With my AMD GPU (no FLReset), I have the same problem : *sometimes* a
domU (re)boot does not pick the GPU, usually following a domU crash.
I solve this by running the same commands as you do, but sometimes I
have to run them *several times* before it works again.

So :
echo 1 > /sys/bus/pci/devices/0000\:06\:00.0/remove
echo 1 > /sys/bus/pci/devices/0000\:06\:00.1/remove
echo 1 > /sys/bus/pci/rescan
(the .1 is the soundcard, but I think you don't have one)

I've never used "power" and "reset".
BTW, shouldn't you run "rescan" -after- trying "power/reset" ?

Sometimes, above commands are not enough, and I have to remove then
re-add the devices from/to the PCI assignable pool.

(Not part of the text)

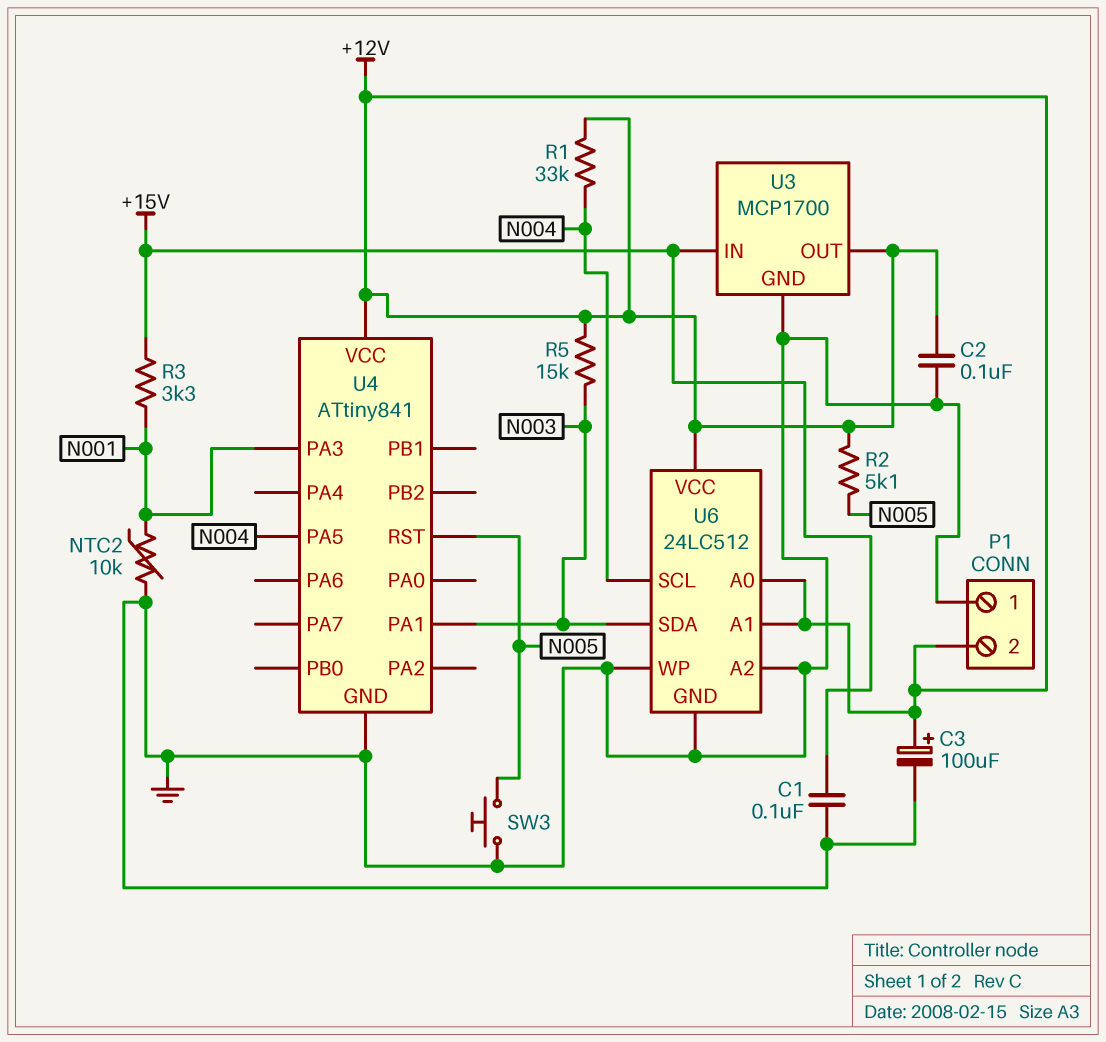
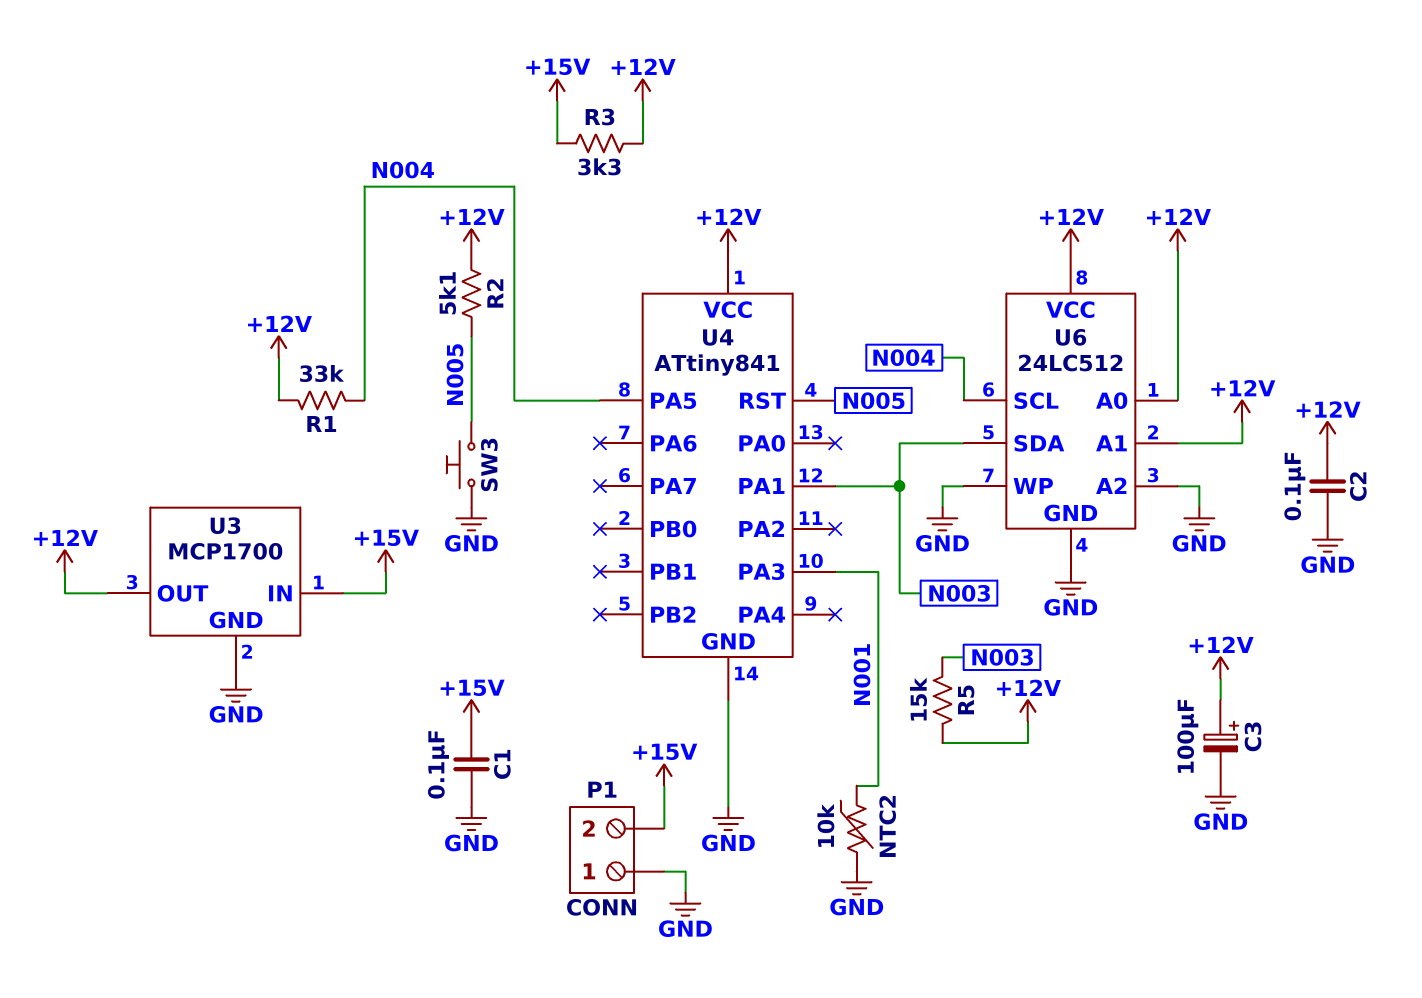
P1 pin 2: +12V -> +15V
R3: 3.3k (+15V, N001) -> 3.3k (+12V, +15V)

xl pci-assignable-remove 06:00.0
xl pci-assignable-remove 06:00.1
(run sysfs commands again)
xl pci-assignable-add 06:00.0
xl pci-assignable-add 06:00.1
(run sysfs commands again)

Sometimes, I have to run -remove a few times before they get out of the
pool.
Sometimes, I cannot even remove them from the pool, xl does not agree,
but even then, the GPU eventually gets PT again.

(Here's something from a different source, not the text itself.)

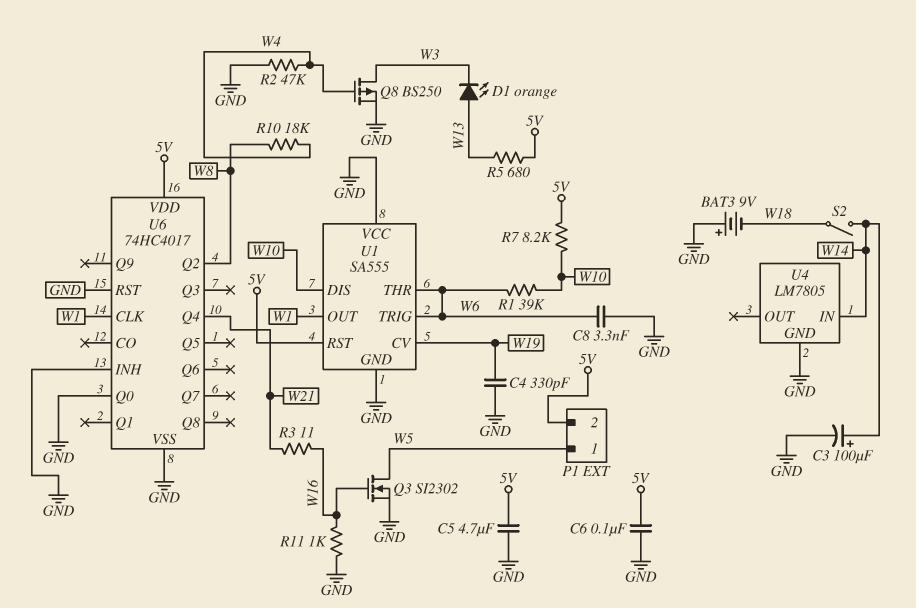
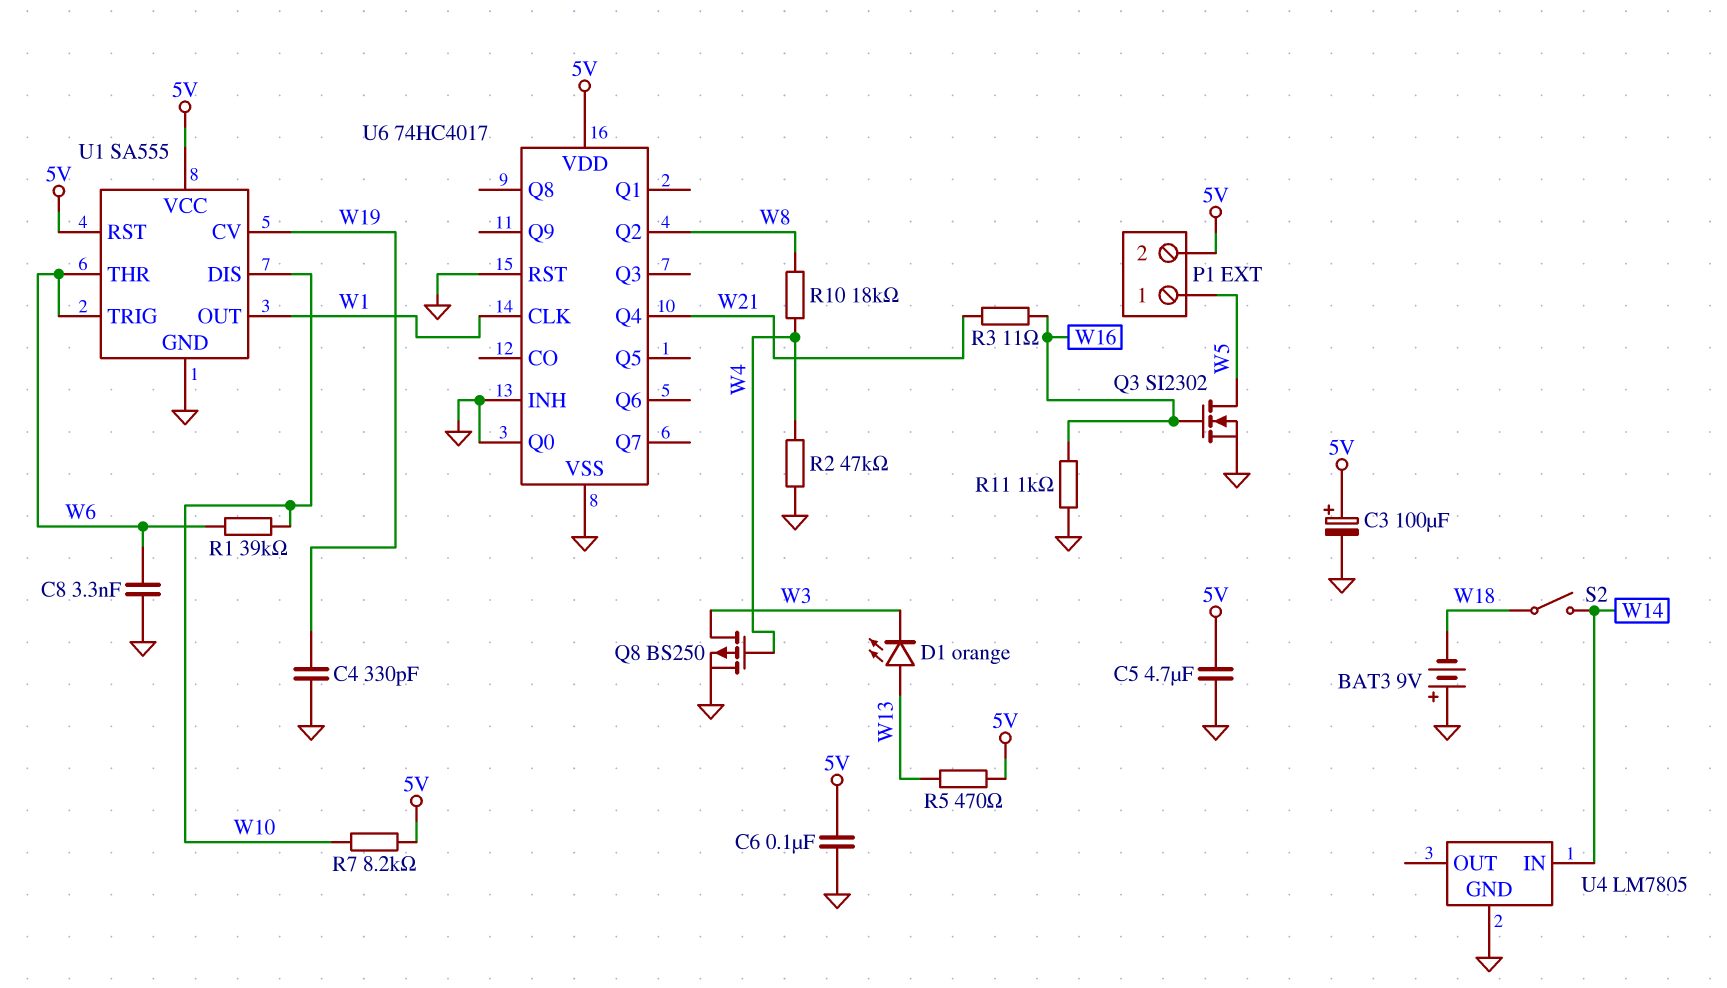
C3: 100uF (plus W14, minus GND) -> 100uF (plus 5V, minus GND)
R5: 680 (5V, W13) -> 470 (5V, W13)
U1 pin VCC: GND -> 5V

Sometimes, a few rounds of "start/stop domU", "run sysfs commands" and
"remove/add to the PCI pool" is needed.

What's strange in my case is that there's no "exact" solution to what
looks like the same problem, as you've read I used "sometimes" a lot.
So, nothing scientific really, just trial and error !
It's like I have no clue and I'm "pushing all the buttons till it
works", but it has always worked like that ^^ I've never have to reboot
dom0 to re-assign the buggy GPU (yeah should read logs and compare ...).
But as usual, YMMV !